“My good heart will ruin me. » In retrospect, this sentence is chilling… Too good, too welcoming, Jean-Yves Di Pasquale actually lost his life, struck by the man he hosted in his home. Arnaud Dufour, 40, was found guilty of murder on Thursday November 14 by the Dordogne Assize Court.
This verdict was not written in advance. Indeed, the accused denied it upon his arrest, one month after the facts, in June 2021. And, throughout the three days of the hearing, he remained silent. “I’m a stranger to all this,” were the only words he uttered. No emphasis, no piercing cry to proclaim his innocence… “He is accused of having brutally killed a man and he says nothing,” lamented Me Vincent Maris, lawyer for the victim’s family.
“Uncertainties”
It was Me Dominique Pohu-Panier who had the heavy responsibility of pleading for acquittal. His arguments were understandable. Indeed, a bundle of clues leads to his client, but none would a priori definitively incriminate him. “There are a number of uncertainties. And the certainties are not enough to say with certainty that Mr. Dufour committed this crime. »

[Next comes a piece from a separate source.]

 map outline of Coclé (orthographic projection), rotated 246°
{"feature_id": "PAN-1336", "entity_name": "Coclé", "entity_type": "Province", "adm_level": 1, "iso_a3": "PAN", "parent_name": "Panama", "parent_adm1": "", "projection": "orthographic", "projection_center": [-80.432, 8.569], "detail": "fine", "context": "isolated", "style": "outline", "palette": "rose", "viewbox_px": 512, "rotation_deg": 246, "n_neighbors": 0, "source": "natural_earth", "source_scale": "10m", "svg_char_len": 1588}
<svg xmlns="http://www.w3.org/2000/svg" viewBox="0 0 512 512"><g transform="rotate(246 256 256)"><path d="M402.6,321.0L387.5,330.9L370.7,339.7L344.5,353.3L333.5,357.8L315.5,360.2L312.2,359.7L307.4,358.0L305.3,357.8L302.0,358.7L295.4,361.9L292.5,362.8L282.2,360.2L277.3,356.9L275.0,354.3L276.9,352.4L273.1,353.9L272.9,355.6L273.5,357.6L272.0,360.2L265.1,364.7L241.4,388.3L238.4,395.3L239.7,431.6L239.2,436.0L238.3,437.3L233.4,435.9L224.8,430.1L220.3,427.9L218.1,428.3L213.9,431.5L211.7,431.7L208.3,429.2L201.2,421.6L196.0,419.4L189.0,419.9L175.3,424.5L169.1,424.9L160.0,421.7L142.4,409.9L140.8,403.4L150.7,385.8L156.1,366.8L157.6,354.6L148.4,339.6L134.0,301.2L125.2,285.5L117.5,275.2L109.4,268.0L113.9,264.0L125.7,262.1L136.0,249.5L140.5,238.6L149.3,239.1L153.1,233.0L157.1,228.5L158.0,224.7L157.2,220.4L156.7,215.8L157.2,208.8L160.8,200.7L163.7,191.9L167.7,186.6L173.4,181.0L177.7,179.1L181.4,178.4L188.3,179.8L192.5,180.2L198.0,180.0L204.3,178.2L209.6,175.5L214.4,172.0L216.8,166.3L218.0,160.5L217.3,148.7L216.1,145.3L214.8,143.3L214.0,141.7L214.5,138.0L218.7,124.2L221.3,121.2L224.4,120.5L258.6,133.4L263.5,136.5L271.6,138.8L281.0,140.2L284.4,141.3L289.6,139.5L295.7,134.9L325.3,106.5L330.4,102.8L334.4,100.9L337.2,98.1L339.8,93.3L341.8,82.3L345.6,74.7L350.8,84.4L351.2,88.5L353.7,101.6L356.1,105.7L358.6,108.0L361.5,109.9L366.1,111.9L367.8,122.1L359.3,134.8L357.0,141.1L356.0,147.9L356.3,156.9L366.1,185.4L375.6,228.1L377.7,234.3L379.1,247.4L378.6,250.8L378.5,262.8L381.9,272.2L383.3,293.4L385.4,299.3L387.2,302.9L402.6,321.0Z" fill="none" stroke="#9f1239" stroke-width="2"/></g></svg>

The lawyer recalled that the victim’s DNA was not found on the hammer (supposedly the murder weapon) where Mr. Dufour’s DNA appears. “If he wiped the blood, why didn’t he wipe the handle? “, she asks.
The defense finally tried to undermine the silence: “Should we condemn him because he kept silent? This is not proof of guilt. »

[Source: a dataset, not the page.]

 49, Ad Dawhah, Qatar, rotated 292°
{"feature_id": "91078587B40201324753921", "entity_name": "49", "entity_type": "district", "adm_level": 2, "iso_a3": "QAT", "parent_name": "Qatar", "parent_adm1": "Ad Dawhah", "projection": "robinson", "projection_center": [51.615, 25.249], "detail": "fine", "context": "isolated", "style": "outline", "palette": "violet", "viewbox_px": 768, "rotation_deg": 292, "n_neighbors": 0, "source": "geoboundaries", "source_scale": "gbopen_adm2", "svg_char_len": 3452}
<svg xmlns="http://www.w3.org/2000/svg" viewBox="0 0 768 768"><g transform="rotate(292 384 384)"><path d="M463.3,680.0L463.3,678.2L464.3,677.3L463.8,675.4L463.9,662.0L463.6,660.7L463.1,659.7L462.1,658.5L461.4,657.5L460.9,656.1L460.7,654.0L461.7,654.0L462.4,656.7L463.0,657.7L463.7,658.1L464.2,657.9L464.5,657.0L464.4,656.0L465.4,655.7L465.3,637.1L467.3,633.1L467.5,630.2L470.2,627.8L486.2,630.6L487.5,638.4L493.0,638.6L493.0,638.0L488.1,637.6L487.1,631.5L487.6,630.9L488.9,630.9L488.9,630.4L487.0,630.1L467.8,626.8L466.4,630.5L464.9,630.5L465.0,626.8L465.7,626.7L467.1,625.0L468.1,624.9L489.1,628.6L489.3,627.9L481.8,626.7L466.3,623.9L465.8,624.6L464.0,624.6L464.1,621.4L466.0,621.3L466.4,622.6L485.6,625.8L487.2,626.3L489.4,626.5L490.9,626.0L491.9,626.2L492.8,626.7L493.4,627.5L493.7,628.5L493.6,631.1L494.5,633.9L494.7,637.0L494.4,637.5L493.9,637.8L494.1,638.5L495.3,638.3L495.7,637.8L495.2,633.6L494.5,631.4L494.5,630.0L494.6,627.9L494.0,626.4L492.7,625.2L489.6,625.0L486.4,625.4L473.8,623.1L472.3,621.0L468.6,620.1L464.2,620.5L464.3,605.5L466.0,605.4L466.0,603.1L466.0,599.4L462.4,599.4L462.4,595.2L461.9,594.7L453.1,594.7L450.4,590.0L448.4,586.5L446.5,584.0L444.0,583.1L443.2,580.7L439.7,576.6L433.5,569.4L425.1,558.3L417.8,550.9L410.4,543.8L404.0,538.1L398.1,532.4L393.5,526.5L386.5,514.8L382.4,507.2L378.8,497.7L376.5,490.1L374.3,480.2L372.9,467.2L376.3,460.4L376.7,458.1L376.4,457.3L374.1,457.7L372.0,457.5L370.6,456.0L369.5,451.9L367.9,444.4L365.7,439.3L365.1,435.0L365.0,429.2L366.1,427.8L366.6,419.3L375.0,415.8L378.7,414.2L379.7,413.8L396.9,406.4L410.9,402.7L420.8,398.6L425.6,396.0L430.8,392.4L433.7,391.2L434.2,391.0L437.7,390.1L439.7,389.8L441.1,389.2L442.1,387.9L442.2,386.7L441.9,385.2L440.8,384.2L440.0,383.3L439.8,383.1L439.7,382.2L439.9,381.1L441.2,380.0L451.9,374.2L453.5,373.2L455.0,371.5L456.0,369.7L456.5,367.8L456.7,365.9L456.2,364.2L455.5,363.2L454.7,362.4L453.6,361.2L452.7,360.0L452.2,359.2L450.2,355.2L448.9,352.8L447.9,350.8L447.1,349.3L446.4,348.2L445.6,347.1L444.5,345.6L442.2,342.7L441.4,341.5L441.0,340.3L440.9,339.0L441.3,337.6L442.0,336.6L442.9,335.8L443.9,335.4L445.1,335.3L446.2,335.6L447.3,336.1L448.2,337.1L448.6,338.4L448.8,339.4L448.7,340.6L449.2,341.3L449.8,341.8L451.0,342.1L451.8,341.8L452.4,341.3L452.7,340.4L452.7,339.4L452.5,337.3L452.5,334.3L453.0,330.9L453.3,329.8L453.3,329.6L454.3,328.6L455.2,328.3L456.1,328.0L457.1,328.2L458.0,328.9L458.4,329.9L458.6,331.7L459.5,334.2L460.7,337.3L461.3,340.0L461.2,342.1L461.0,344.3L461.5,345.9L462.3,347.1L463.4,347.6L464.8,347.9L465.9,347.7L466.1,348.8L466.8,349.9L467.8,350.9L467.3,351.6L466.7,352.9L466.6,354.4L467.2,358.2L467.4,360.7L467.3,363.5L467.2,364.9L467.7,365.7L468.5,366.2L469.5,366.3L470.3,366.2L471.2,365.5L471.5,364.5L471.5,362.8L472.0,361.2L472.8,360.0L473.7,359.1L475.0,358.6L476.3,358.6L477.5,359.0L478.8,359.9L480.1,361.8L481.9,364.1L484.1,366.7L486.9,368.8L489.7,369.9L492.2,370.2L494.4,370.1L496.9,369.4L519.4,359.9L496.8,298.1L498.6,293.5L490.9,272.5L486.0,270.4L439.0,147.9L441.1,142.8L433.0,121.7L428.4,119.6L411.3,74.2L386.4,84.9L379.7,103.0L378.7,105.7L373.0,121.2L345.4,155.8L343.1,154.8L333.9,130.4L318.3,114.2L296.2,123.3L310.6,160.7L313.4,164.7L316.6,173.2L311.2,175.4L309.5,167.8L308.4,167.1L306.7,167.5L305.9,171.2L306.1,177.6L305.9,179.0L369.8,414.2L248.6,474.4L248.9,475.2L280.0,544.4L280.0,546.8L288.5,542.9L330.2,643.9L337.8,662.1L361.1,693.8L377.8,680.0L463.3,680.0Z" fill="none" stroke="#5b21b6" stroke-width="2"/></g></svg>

“Should we condemn him because he kept silent? »
But these elements were not enough. After four hours of deliberation, the three magistrates and the six jurors favored guilt. The public prosecutor’s argument had borne fruit. “It is not because you do not have all the answers that that excludes all the objective elements of this case,” the attorney general told the court. Particularly the hammer: why would Arnaud Dufour have thrown it in the trash, in the street, if not to get rid of the murder weapon? And his DNA was found in the palm of the victim’s hand.
Furthermore, the suspect left Périgueux at a time concomitant with the death of Mr. Di Pasquale. And his motive seemed obvious: after having been welcomed for weeks by his benefactor, the homeless man recognized as delusional paranoid would have been afraid of being put back on the street.
Impassive
The verdict finally came: twenty years of criminal imprisonment. This is less than the maximum sentence (thirty years) but exactly the quantum required. In his box, the forty-year-old did not blink, still displaying the same impassive look. As if he was a stranger to his fate. His lawyer declined to comment on the decision.
Me Vincent Maris concluded his pleading by regretting the absence of any expression from the condemned: “There could have been a last ounce of humanity in this man, but no! » The victim’s sister also thundered at the hearing: “That he doesn’t want to talk makes me very angry. One word would be enough, one word. Let him say what happened! »
Arnaud Dufour has ten days to appeal.